■ WHAT IS EXPECTED: Which of the lines below holds the string "těchto"? Copy every line that does.

[Saved data entries]

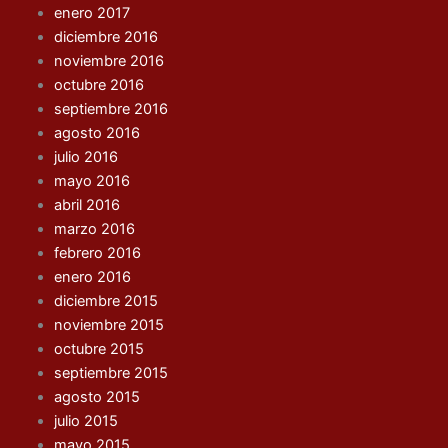
enero 2017
diciembre 2016
noviembre 2016
octubre 2016
septiembre 2016
agosto 2016
julio 2016
mayo 2016
abril 2016
marzo 2016
febrero 2016
enero 2016
diciembre 2015
noviembre 2015
octubre 2015
septiembre 2015
agosto 2015
julio 2015
mayo 2015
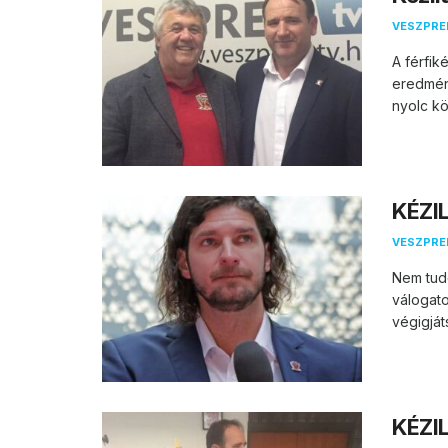
VESZPR
A férfik
eredmény
nyolc kö
KÉZI
VESZPR
Nem tud
válogato
végigját
KÉZI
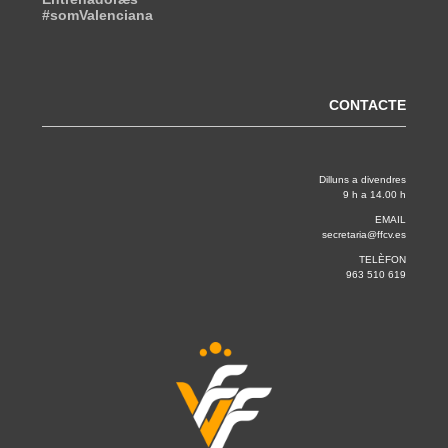
#somValenciana
CONTACTE
Dilluns a divendres
9 h a 14.00 h
EMAIL
secretaria@ffcv.es
TELÈFON
963 510 619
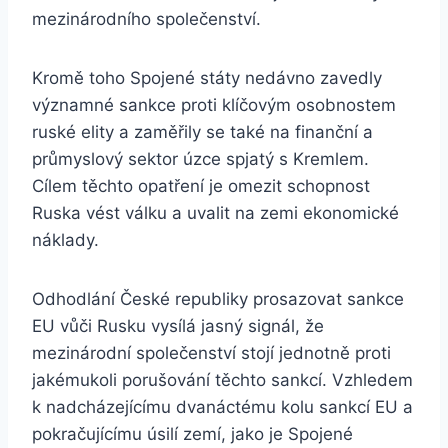
mezinárodního společenství.
Kromě toho Spojené státy nedávno zavedly
významné sankce proti klíčovým osobnostem
ruské elity a zaměřily se také na finanční a
průmyslový sektor úzce spjatý s Kremlem.
Cílem těchto opatření je omezit schopnost
Ruska vést válku a uvalit na zemi ekonomické
náklady.
Odhodlání České republiky prosazovat sankce
EU vůči Rusku vysílá jasný signál, že
mezinárodní společenství stojí jednotně proti
jakémukoli porušování těchto sankcí. Vzhledem
k nadcházejícímu dvanáctému kolu sankcí EU a
pokračujícímu úsilí zemí, jako je Spojené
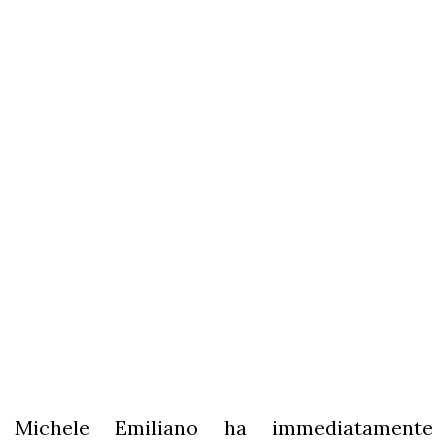
Michele Emiliano ha immediatamente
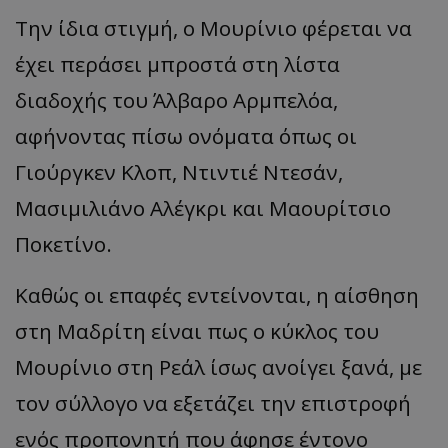
Την ίδια στιγμή, ο
Μουρίνιο
φέρεται να
έχει περάσει μπροστά στη λίστα
διαδοχής του
Άλβαρο
Αρμπελόα
,
α
φήνοντ
ας π
ίσω
ονόματα όπως οι
Γιούργκεν
Κλοπ
,
Ντιντιέ
Ντεσάν
,
Μασιμιλιάνο
Αλέγκρι
και
Μαουρίτσιο
Ποκετίνο
.
Καθώς οι επαφές εντείνονται, η αίσθηση
στη Μαδρίτη είναι πως ο κύκλος του
Μουρίνιο
στη Ρεάλ ίσως ανοίγει ξανά, με
τον σύλλογο να εξετάζει την επιστροφή
ενός προπονητή που άφησε έντονο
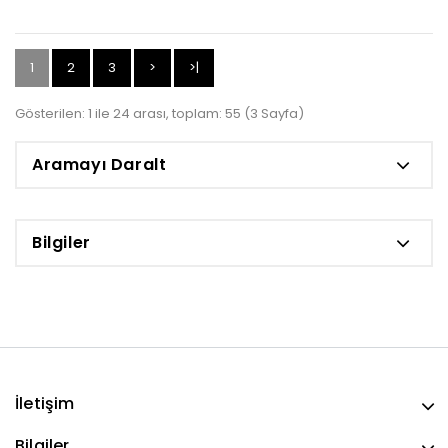
1
2
3
>
>|
Gösterilen: 1 ile 24 arası, toplam: 55 (3 Sayfa)
Aramayı Daralt
Bilgiler
İletişim
Bilgiler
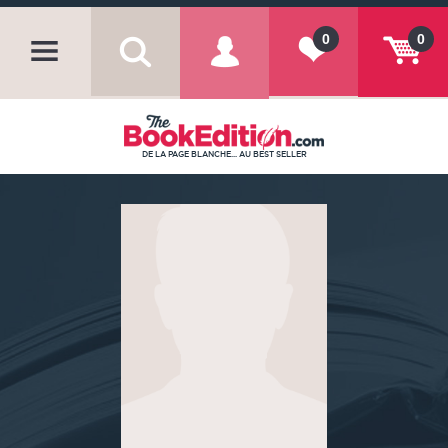
0
0
DE LA PAGE BLANCHE... AU BEST SELLER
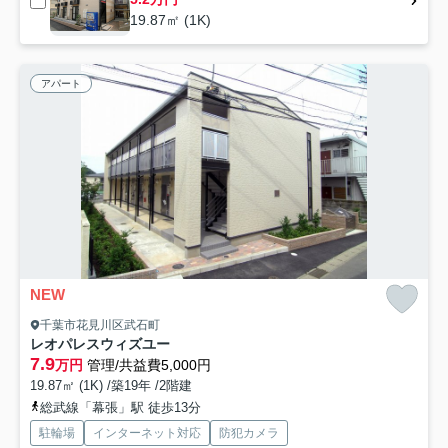
19.87㎡ (1K)
アパート
NEW
千葉市花見川区武石町
レオパレスウィズユー
7.9
万円
管理/共益費5,000円
19.87㎡ (1K) /築19年 /2階建
総武線「幕張」駅 徒歩13分
駐輪場
インターネット対応
防犯カメラ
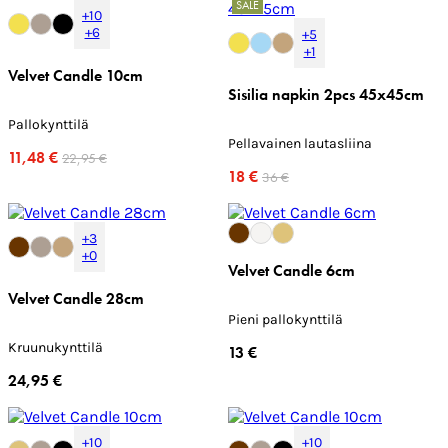
SALE
+10
+6
+5
+1
Velvet Candle 10cm
Sisilia napkin 2pcs 45x45cm
Pallokynttilä
Pellavainen lautasliina
11,48 €
22,95 €
18 €
36 €
+3
+0
Velvet Candle 6cm
Velvet Candle 28cm
Pieni pallokynttilä
Kruunukynttilä
13 €
24,95 €
+10
+10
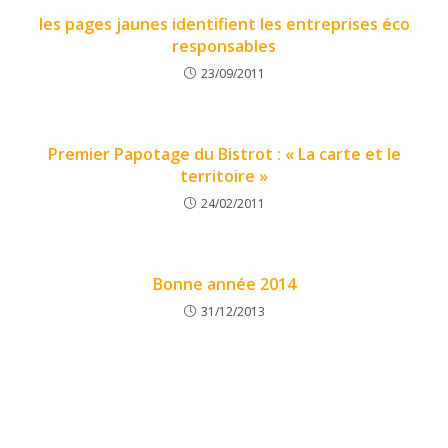
les pages jaunes identifient les entreprises éco
responsables
23/09/2011
Premier Papotage du Bistrot : « La carte et le
territoire »
24/02/2011
Bonne année 2014
31/12/2013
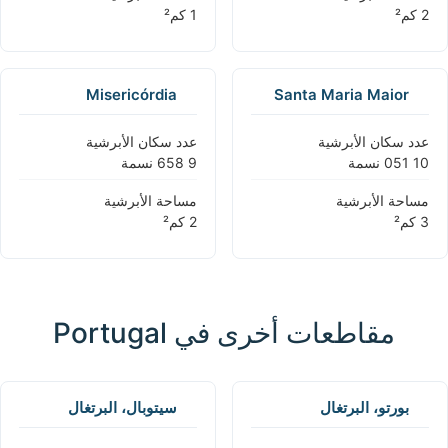
Misericórdia
Santa Maria Maior
عدد سكان الأبرشية
عدد سكان الأبرشية
مساحة الأبرشية
مساحة الأبرشية
مقاطعات أخرى في Portugal
بورتو، البرتغال
سيتوبال، البرتغال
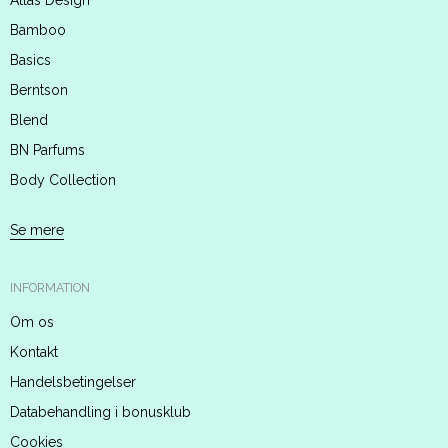
Atlas Design
Bamboo
Basics
Berntson
Blend
BN Parfums
Body Collection
Se mere
INFORMATION
Om os
Kontakt
Handelsbetingelser
Databehandling i bonusklub
Cookies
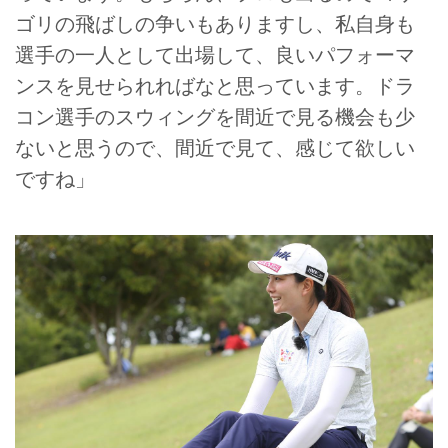
ゴリの飛ばしの争いもありますし、私自身も
選手の一人として出場して、良いパフォーマ
ンスを見せられればなと思っています。ドラ
コン選手のスウィングを間近で見る機会も少
ないと思うので、間近で見て、感じて欲しい
ですね」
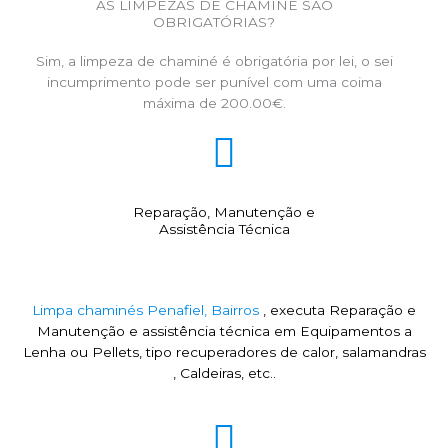
AS LIMPEZAS DE CHAMINÉ SÃO
OBRIGATÓRIAS?
Sim, a limpeza de chaminé é obrigatória por lei, o sei
incumprimento pode ser punível com uma coima
máxima de 200.00€.
Reparação, Manutenção e
Assistência Técnica
Limpa chaminés Penafiel, Bairros
, executa Reparação e
Manutenção e assistência técnica em Equipamentos a
Lenha ou Pellets, tipo recuperadores de calor, salamandras
, Caldeiras, etc..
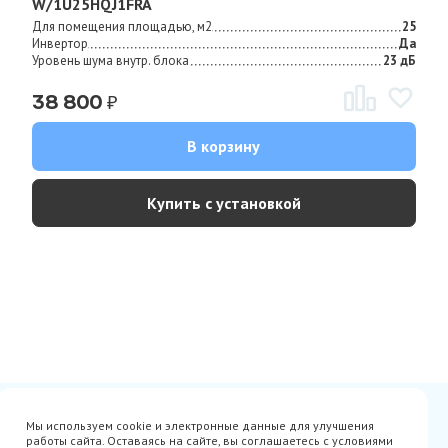
W/1U25HQJ1FRA
Для помещения площадью, м2
25
Инвертор
Да
Уровень шума внутр. блока
23 дБ
₽
38 800
В корзину
Купить с установкой
Сертификаты
Вакансии
Мы используем cookie и электронные данные для улучшения
Avito
О нас
работы сайта. Оставаясь на сайте, вы соглашаетесь с условиями
Акции
Производители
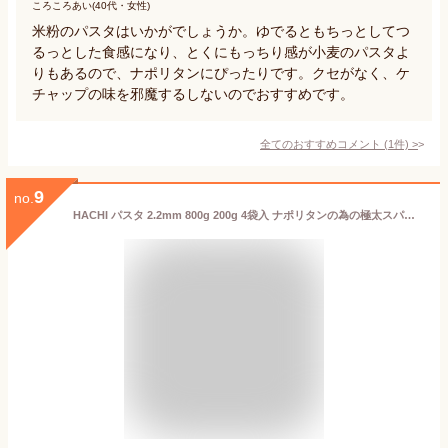
ころころあい(40代・女性)
米粉のパスタはいかがでしょうか。ゆでるともちっとしてつ
るっとした食感になり、とくにもっちり感が小麦のパスタよ
りもあるので、ナポリタンにぴったりです。クセがなく、ケ
チャップの味を邪魔するしないのでおすすめです。
全てのおすすめコメント
(
1
件)
>
9
no.
HACHI パスタ 2.2mm 800g 200g 4袋入 ナポリタンの為の極太スパゲッティ モチモチの太麺 ギフト プレゼント レストランハチ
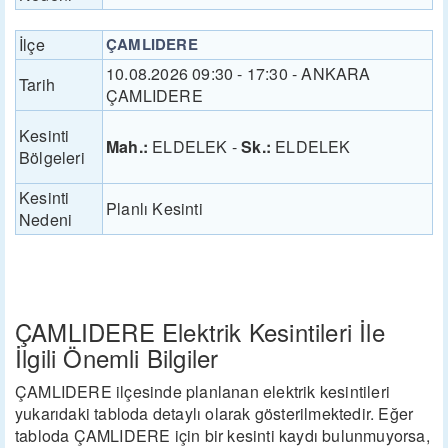
İlçe
ÇAMLIDERE
10.08.2026 09:30 - 17:30 - ANKARA
Tarih
ÇAMLIDERE
Kesinti
Mah.:
ELDELEK -
Sk.:
ELDELEK
Bölgeleri
Kesinti
Planlı Kesinti
Nedeni
ÇAMLIDERE Elektrik Kesintileri İle
İlgili Önemli Bilgiler
ÇAMLIDERE ilçesinde planlanan elektrik kesintileri
yukarıdaki tabloda detaylı olarak gösterilmektedir. Eğer
tabloda ÇAMLIDERE için bir kesinti kaydı bulunmuyorsa,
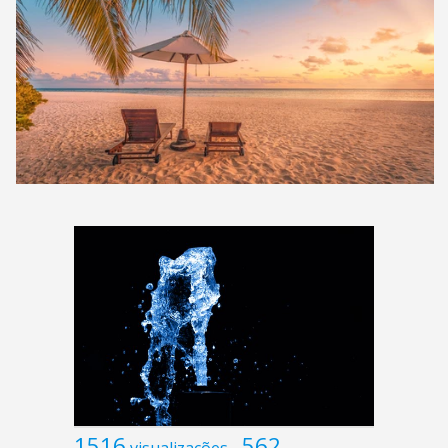
1516
562
visualizações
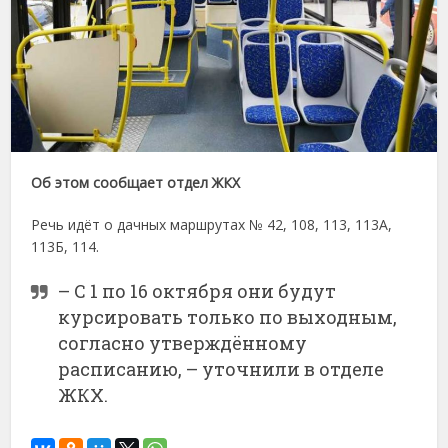
Об этом сообщает отдел ЖКХ
Речь идёт о дачных маршрутах № 42, 108, 113, 113А,
113Б, 114.
– С 1 по 16 октября они будут
курсировать только по выходным,
согласно утверждённому
расписанию, – уточнили в отделе
ЖКХ.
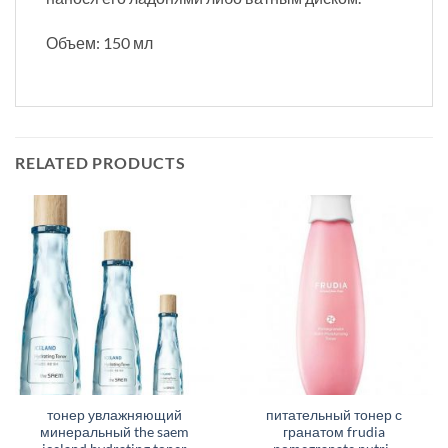
Объем: 150 мл
RELATED PRODUCTS
тонер увлажняющий
питательный тонер с
минеральный the saem
гранатом frudia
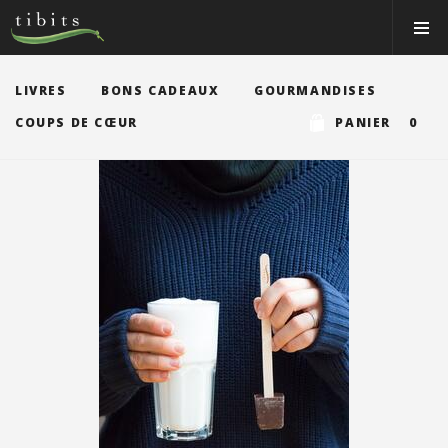
Tibits:
Toggle
Home
Navigat
Main
Navigation
MANGER
LIVRES
BONS CADEAUX
GOURMANDISES
HORAIRES
COUPS DE CŒUR
PANIER 0
RECETTES
NEWS
MEMBRE
À PROPOS
VOS ÉVÉNEMENTS
Bons & boutique
Réservations
Connexion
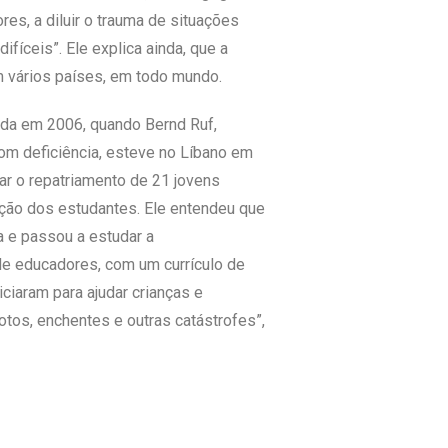
es, a diluir o trauma de situações
íceis”. Ele explica ainda, que a
 vários países, em todo mundo.
iada em 2006, quando Bernd Ruf,
om deficiência, esteve no Líbano em
ar o repatriamento de 21 jovens
ação dos estudantes. Ele entendeu que
 e passou a estudar a
e de educadores, com um currículo de
niciaram para ajudar crianças e
tos, enchentes e outras catástrofes”,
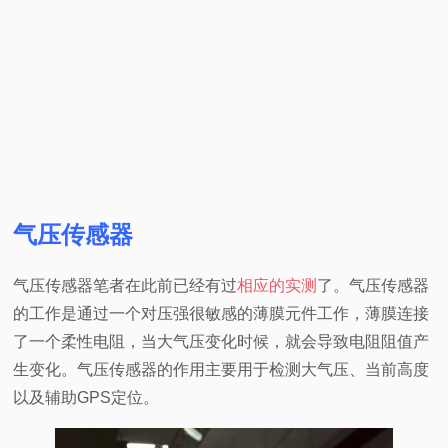
气压传感器
气压传感器笔者在此前已经有过
相应的实测
了。气压传感器
的工作是通过一个对压强很敏感的薄膜元件工作，薄膜连接
了一个柔性电阻，当大气压变化时候，就会导致电阻阻值产
生变化。气压传感器的作用主要用于检测大气压、当前高度
以及辅助
GPS
定位。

■ WRITTEN SOLUTION:
Cílem těchto opatření je omezit schopnost
jakémukoli porušování těchto sankcí. Vzhledem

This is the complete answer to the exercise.